State how many lines in the following entries hold the word "keys". The reply is that number only.

[Dataset records]:
[Start of section]

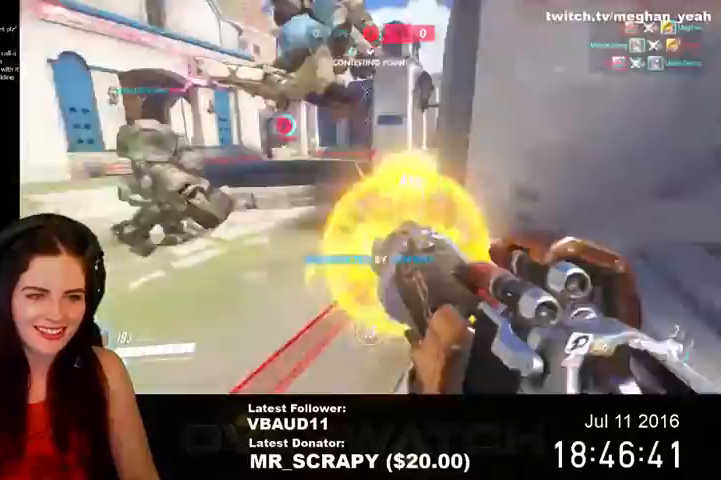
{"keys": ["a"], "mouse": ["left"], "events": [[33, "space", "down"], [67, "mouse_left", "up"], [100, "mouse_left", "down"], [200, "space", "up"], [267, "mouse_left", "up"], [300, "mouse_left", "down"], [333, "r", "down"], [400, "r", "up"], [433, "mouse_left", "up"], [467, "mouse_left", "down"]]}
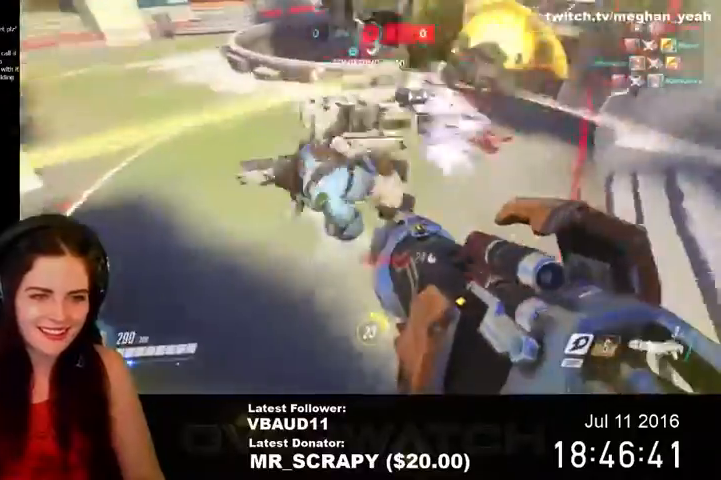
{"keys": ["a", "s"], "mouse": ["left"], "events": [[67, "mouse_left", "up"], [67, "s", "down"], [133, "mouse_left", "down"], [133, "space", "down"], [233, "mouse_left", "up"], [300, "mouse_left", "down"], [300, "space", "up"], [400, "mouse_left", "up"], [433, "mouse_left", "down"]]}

[End of section]
[Start of section]

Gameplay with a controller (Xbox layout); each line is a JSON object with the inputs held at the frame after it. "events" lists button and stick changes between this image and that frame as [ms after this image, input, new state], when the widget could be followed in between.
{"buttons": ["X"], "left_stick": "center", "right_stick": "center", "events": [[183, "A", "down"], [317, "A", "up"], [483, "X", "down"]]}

[End of section]

[Response to the exercise]: 2